# GIVEN PROBLEM
Arrange every line of the data below as a numbered list, dropping blank lines and any line that stands in for a picture.

Stored data:
** start **

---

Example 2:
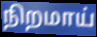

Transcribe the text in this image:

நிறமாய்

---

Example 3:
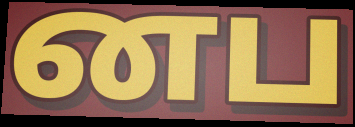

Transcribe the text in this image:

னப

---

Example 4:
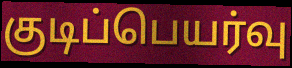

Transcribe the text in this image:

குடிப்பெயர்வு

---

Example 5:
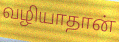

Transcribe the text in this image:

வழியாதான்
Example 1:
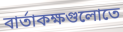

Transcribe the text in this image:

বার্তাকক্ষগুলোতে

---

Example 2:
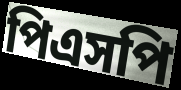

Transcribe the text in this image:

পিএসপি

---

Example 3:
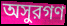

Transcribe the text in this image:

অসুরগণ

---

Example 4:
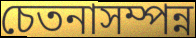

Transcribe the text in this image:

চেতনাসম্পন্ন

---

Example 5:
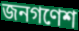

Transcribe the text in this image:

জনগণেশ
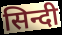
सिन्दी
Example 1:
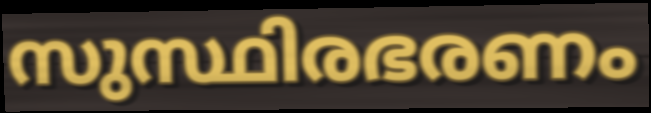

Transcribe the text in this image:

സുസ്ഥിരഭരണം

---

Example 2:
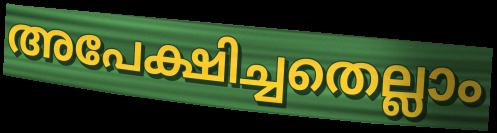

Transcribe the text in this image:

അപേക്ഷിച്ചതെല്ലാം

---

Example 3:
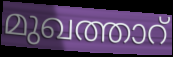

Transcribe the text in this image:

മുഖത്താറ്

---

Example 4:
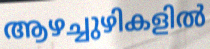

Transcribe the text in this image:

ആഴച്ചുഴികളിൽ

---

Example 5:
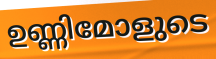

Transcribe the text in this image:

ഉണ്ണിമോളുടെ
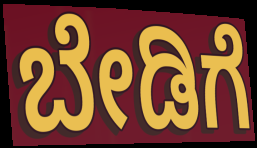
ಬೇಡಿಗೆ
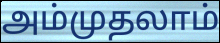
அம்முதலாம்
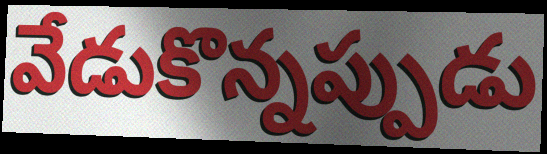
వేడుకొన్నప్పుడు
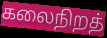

** end **

# SOLUTION FOR THIS EXERCISE
1. ---
2. Example 2:
3. Transcribe the text in this image:
4. நிறமாய்
5. ---
6. Example 3:
7. Transcribe the text in this image:
8. னப
9. ---
10. Example 4:
11. Transcribe the text in this image:
12. குடிப்பெயர்வு
13. ---
14. Example 5:
15. Transcribe the text in this image:
16. வழியாதான்
17. Example 1:
18. Transcribe the text in this image:
19. বার্তাকক্ষগুলোতে
20. ---
21. Example 2:
22. Transcribe the text in this image:
23. পিএসপি
24. ---
25. Example 3:
26. Transcribe the text in this image:
27. অসুরগণ
28. ---
29. Example 4:
30. Transcribe the text in this image:
31. চেতনাসম্পন্ন
32. ---
33. Example 5:
34. Transcribe the text in this image:
35. জনগণেশ
36. सिन्दी
37. Example 1:
38. Transcribe the text in this image:
39. സുസ്ഥിരഭരണം
40. ---
41. Example 2:
42. Transcribe the text in this image:
43. അപേക്ഷിച്ചതെല്ലാം
44. ---
45. Example 3:
46. Transcribe the text in this image:
47. മുഖത്താറ്
48. ---
49. Example 4:
50. Transcribe the text in this image:
51. ആഴച്ചുഴികളിൽ
52. ---
53. Example 5:
54. Transcribe the text in this image:
55. ഉണ്ണിമോളുടെ
56. ಬೇಡಿಗೆ
57. அம்முதலாம்
58. వేడుకొన్నప్పుడు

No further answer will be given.